▸ THE RECORDS

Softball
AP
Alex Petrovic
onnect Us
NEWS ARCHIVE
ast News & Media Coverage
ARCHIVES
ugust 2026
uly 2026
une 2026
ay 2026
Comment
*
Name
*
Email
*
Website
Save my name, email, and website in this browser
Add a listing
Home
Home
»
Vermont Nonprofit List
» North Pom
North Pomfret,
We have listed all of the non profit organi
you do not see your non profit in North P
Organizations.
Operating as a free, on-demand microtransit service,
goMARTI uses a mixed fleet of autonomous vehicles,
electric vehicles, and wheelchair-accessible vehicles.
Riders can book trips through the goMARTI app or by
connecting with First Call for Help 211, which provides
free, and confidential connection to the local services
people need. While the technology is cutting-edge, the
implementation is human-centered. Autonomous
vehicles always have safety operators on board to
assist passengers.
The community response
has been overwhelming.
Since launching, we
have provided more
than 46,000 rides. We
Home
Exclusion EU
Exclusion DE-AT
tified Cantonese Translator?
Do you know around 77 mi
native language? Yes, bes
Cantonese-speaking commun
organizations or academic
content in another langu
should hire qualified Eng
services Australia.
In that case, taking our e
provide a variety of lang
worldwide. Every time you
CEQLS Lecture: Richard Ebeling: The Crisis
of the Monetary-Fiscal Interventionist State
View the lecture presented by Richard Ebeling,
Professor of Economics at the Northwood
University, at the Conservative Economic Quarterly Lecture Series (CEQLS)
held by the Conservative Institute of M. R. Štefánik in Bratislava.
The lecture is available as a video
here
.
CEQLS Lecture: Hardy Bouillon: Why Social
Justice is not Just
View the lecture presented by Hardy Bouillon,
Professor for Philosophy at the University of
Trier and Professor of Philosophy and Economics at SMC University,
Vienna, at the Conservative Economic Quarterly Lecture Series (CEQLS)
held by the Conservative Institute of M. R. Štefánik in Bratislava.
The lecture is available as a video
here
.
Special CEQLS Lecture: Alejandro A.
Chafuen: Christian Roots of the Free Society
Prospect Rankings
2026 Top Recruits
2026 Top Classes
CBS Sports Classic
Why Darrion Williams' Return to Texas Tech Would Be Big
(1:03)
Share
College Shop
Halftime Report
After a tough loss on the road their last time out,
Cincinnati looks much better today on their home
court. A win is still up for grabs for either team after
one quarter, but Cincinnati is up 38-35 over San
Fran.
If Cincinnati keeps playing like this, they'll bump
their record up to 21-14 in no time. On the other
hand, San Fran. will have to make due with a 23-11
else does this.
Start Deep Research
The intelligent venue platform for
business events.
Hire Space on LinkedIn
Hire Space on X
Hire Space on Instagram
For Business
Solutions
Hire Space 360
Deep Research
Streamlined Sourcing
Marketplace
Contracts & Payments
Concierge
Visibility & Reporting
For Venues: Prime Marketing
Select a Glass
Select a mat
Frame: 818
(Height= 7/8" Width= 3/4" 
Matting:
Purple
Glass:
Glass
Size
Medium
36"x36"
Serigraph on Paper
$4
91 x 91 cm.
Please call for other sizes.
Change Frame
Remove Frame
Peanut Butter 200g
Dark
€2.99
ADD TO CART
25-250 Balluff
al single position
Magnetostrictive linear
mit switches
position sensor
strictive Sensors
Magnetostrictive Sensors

▸ WORK INSTRUCTION
Reproduce the entries above exactly, from their first line through the line containing "Justice is not Just", with that line included.

▸ EXERCISE OUTPUT
Softball
AP
Alex Petrovic
onnect Us
NEWS ARCHIVE
ast News & Media Coverage
ARCHIVES
ugust 2026
uly 2026
une 2026
ay 2026
Comment
*
Name
*
Email
*
Website
Save my name, email, and website in this browser
Add a listing
Home
Home
»
Vermont Nonprofit List
» North Pom
North Pomfret,
We have listed all of the non profit organi
you do not see your non profit in North P
Organizations.
Operating as a free, on-demand microtransit service,
goMARTI uses a mixed fleet of autonomous vehicles,
electric vehicles, and wheelchair-accessible vehicles.
Riders can book trips through the goMARTI app or by
connecting with First Call for Help 211, which provides
free, and confidential connection to the local services
people need. While the technology is cutting-edge, the
implementation is human-centered. Autonomous
vehicles always have safety operators on board to
assist passengers.
The community response
has been overwhelming.
Since launching, we
have provided more
than 46,000 rides. We
Home
Exclusion EU
Exclusion DE-AT
tified Cantonese Translator?
Do you know around 77 mi
native language? Yes, bes
Cantonese-speaking commun
organizations or academic
content in another langu
should hire qualified Eng
services Australia.
In that case, taking our e
provide a variety of lang
worldwide. Every time you
CEQLS Lecture: Richard Ebeling: The Crisis
of the Monetary-Fiscal Interventionist State
View the lecture presented by Richard Ebeling,
Professor of Economics at the Northwood
University, at the Conservative Economic Quarterly Lecture Series (CEQLS)
held by the Conservative Institute of M. R. Štefánik in Bratislava.
The lecture is available as a video
here
.
CEQLS Lecture: Hardy Bouillon: Why Social
Justice is not Just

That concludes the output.